■ Work to complete ■
Pick out every line of the listing that contains the string "кроватку" and copy each one. The match is case-sensitive.

START Input data

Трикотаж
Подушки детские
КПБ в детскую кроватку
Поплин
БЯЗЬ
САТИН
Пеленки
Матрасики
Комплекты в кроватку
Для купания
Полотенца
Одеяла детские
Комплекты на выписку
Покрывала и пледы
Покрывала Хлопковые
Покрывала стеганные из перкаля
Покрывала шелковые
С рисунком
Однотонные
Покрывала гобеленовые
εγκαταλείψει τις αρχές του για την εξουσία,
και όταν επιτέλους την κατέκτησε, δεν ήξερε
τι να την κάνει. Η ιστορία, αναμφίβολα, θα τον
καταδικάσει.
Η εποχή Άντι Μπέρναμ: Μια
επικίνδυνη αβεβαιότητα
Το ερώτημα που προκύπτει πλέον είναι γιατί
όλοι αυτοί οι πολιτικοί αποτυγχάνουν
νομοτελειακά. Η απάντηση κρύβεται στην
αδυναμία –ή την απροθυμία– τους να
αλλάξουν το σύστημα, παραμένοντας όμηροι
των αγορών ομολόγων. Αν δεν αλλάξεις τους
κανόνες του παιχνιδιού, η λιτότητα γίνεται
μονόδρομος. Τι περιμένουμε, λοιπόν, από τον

END Input data
START Input data

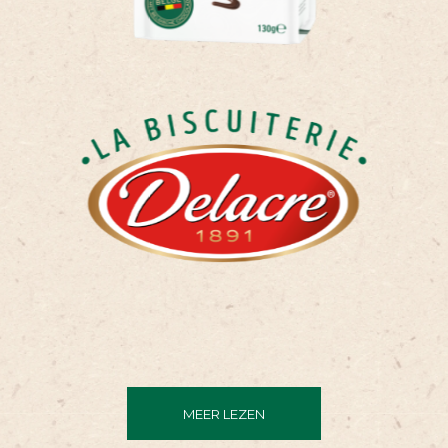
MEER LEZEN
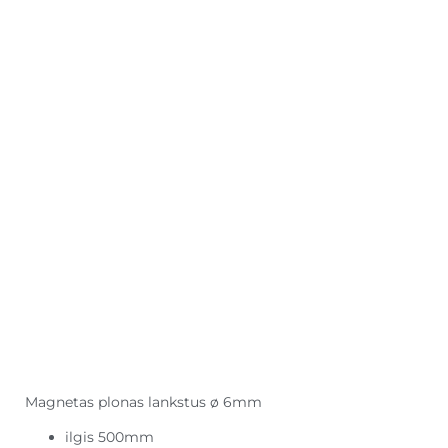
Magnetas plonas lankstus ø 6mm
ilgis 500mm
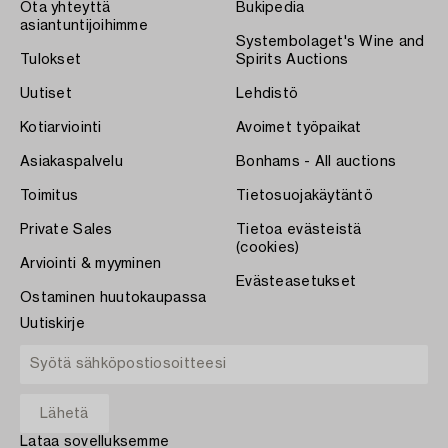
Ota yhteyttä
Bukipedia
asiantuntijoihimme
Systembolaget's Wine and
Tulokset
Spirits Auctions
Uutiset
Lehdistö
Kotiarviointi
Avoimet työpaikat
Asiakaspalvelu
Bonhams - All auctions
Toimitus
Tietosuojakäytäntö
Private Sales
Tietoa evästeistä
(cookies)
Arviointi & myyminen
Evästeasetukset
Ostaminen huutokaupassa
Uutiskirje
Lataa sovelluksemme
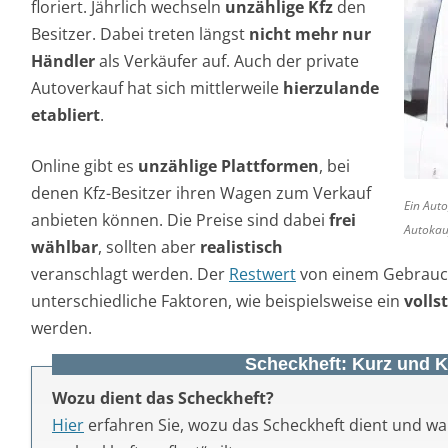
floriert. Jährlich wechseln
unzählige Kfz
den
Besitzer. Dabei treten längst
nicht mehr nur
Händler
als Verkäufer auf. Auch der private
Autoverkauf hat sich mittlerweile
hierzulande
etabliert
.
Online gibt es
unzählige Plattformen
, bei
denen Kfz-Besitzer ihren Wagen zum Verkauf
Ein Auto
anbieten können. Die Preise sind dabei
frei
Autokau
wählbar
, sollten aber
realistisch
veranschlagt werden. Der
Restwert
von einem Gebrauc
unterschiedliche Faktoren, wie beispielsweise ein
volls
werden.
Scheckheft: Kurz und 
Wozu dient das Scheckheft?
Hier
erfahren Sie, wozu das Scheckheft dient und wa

END Input data

■ Expected answer ■
КПБ в детскую кроватку
Комплекты в кроватку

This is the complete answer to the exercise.